At fifteen years old, confused and unmoored, Prudence meets her long-estranged Lithuanian grandfather and discovers a miraculous lineage beating and pulsing with past Lithuanian bird-women, storytellers with wings dragging the dirt, survivors perched on radio towers, lovers lit up like fireworks, and heroes disguised as everyday men and women. Prudence sets forth on a quest to discover her ancestors, to grapple with wings that only one other person can see, and ultimately, to find out where she belongs.

Above Us Only Sky spans the 1863 January Uprising against Russian Tsarist rule in Eastern Europe to the fall of the Berlin Wall, and Lithuania gaining its independence in 1991. It is a story of mutual understanding between the old and young; it is a love story; a story of survival, and most importantly a story about where we belong in the world. This “is a raw, beautiful, unforgettable book” (Lydia Netzer, bestselling author of Shine, Shine, Shine).

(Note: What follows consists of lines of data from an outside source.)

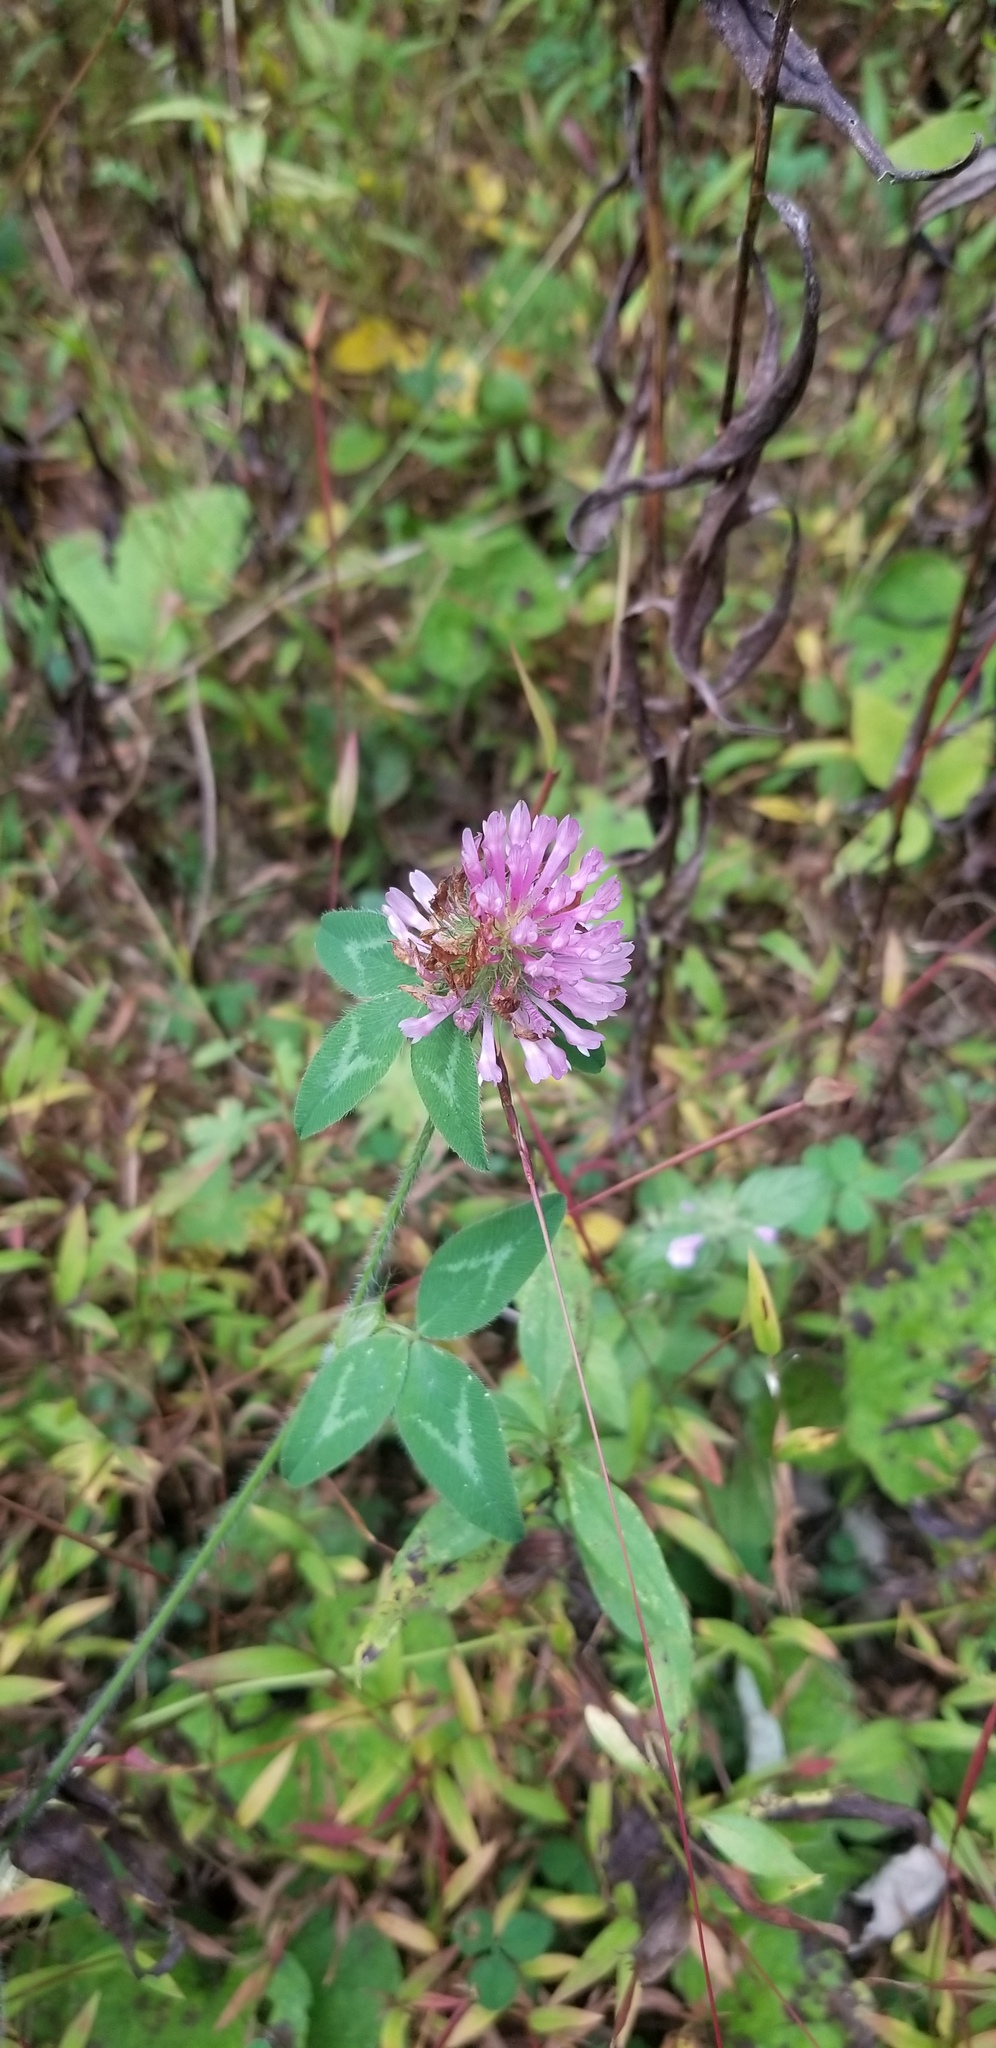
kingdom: Plantae
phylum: Tracheophyta
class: Magnoliopsida
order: Fabales
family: Fabaceae
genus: Trifolium
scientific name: Trifolium pratense
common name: Red clover
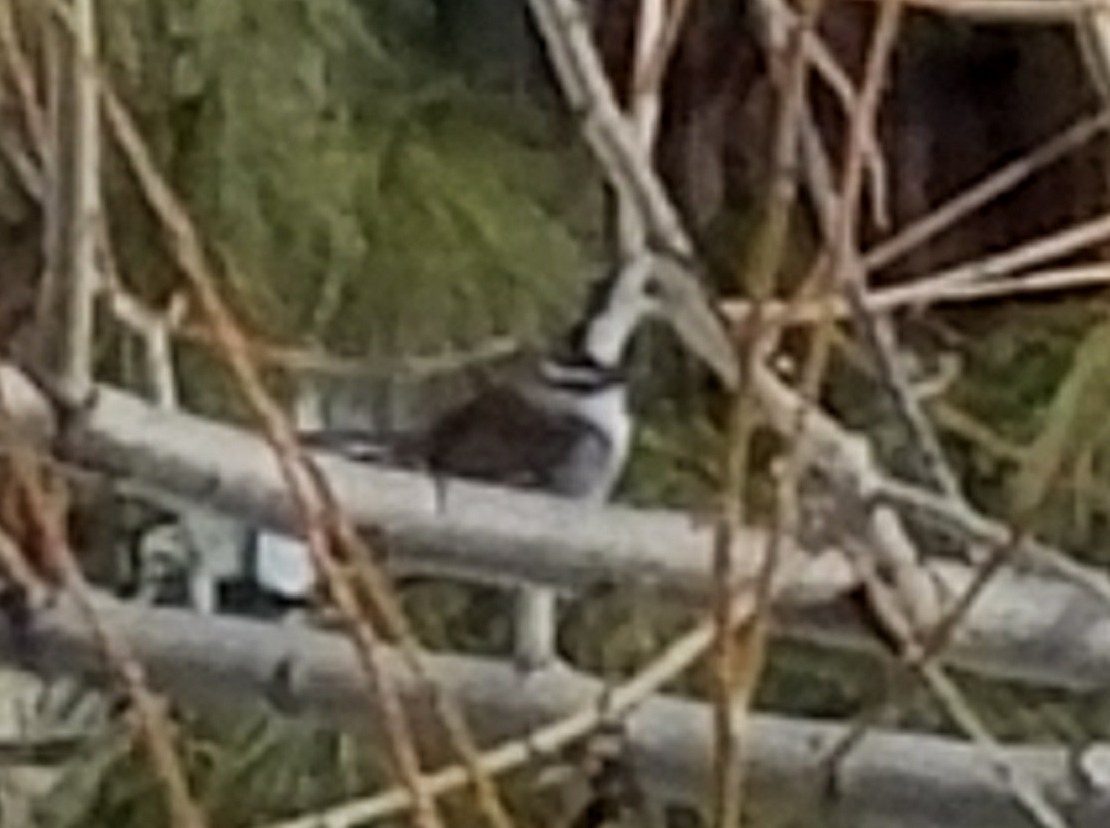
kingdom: Animalia
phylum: Chordata
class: Aves
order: Passeriformes
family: Troglodytidae
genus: Thryomanes
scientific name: Thryomanes bewickii
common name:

There are times when you read a book and it so completely consumes your emotions....I finished Michele Young-Stone's Above Us Only Sky at my desk, at work, at lunch, absolutely in tears.

The beauty of this novel is not in the sweep of history but in the story of a family who has survived against the backdrop of that history.  Surviving the Tsarist rule, surviving massacre by the Red Army in World War II, surviving the Nazi invasion, surviving emigration to the US, surviving Communist rule in Lithuania, and, in Prudence's case, surviving the loss of her wings.  For in the Vikas family, the women's wings grow throughout their lifetimes.  Prudence's relationship with her grandfather - discovered when she is 15 - helps her understand some of the emptiness and contributes to her study of ornithology.  She begins to understand her family history and how much has been lost, including, to her grandfather's belief, his youngest sister, Dania.  They make two trips back to Lithuania - once before the fall of the Berlin Wall, where they are shepherded by a Party official, and once after 1991 when they make a remarkable discovery.

I can't even put all this into a proper review.  It's such a beautiful knot of a novel.

Above Us Only Sky is a heart-wrenching story of music, loss, grief, separation, hope, and joy.  Read it.  Read it, read it, read it.

Dear FTC: I received a DRC of this novel from the publisher via Edelweiss.